Update: The National Education Association unequivocally opposes merit pay, points out EIA Intercepts.

More money, less reform

Flypaper’s Education Reform-0-Meter, which started with a “warm” welcome for Arne Duncan as education secretary, is getting colder.

Senate Democrats have stripped the reformist provisions from the education portion of the House stimulus bill.

The Teacher Incentive Fund (which supports merit pay programs): gone. Charter school facilities dollars: gone. Money for data infrastructure projects: gone. Language ensuring that charter schools have equitable access to the money: gone. The teachers unions firmly in control of the Democratic Party: back with a vengeance.

Where is Obama? We shall see how strongly he’ll back education reform.

Unionizing charter schools

Teachers at two KIPP schools in New York City have voted to unionize, reports the New York Times. KIPP teachers earn more than district teachers but work longer hours. It’s common for teachers to burn out.

Several teachers at the two schools — KIPP Amp, a middle school in Crown Heights, Brooklyn, and KIPP Infinity, a middle school in Harlem — said the union organizing drive came about because they wanted a stronger voice on the job and because the demands on them were so rigorous. They also said that they wanted to insure a fair discipline and evaluation system.

A union contract will hurt the schools, said Jeanne Allen, executive director of the pro-charter Center for Education Reform.

“As long as you have nonessential rules that have more to do with job operations than with student achievement,” she said, “you are going to have a hard time with accomplishing your mission.”
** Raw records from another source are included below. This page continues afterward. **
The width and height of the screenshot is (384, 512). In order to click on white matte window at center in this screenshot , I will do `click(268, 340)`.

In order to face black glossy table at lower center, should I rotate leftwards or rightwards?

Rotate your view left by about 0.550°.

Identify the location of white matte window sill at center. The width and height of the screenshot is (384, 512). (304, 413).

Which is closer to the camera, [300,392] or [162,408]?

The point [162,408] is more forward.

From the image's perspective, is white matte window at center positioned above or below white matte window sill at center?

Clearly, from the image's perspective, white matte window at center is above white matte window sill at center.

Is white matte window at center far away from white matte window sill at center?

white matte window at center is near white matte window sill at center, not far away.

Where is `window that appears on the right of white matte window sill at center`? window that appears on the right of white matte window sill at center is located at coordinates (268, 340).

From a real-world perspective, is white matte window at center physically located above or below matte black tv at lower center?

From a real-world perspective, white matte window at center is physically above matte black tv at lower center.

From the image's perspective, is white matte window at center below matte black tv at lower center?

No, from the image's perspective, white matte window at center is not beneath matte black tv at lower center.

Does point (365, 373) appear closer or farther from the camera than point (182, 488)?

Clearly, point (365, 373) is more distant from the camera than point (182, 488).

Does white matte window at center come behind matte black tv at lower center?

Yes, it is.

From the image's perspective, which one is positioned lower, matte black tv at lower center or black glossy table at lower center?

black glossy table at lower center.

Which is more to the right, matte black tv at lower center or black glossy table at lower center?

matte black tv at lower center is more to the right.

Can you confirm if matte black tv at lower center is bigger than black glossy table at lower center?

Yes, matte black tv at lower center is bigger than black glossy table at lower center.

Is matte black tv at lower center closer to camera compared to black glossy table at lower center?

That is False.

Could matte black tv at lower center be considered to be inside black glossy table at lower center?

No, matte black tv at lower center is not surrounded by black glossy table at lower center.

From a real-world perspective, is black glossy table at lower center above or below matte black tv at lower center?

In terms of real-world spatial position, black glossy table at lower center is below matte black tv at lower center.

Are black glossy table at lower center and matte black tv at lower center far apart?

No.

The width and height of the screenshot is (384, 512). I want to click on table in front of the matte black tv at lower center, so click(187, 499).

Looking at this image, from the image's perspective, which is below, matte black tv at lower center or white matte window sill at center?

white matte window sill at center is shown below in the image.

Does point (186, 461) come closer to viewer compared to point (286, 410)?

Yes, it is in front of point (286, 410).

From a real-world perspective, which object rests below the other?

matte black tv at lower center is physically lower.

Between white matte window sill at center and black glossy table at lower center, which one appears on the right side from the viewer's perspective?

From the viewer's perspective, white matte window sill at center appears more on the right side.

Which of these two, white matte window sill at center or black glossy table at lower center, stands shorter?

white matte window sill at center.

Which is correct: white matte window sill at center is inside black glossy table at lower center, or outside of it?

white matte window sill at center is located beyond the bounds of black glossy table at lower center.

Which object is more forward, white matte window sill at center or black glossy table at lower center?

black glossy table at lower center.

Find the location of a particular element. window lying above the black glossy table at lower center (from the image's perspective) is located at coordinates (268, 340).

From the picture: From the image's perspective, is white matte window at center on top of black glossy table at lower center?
Not necessarily a problem, writes Eduwonk. After all, Green Dot charters in Los Angeles are unionized (though not affiliated with the AFT or NEA).  KIPP Bronx, a district school conversion, is unionized.

What matters is what’s in the contract not unionization per se.

Allen responds:

What KIPP schools are experiencing is the equivalent of a takeover, even disguised as a restructuring, where management will no longer be able to set the tone or culture of their schools.

Flypaper’s Mike Petrilli also thinks this is a big deal.

Core Knowledge has lots o’ links.

Collective bargaining agreements are more flexible than reformers think, concludes the Center on Reinventing Public Education, which studied Washington, California, and Ohio.

Counting retirement and health benefits, teachers are well compensated, writes Rishawn Biddle in Golden Apples. But many teacher pension and health plans are abysmally managed and underfunded.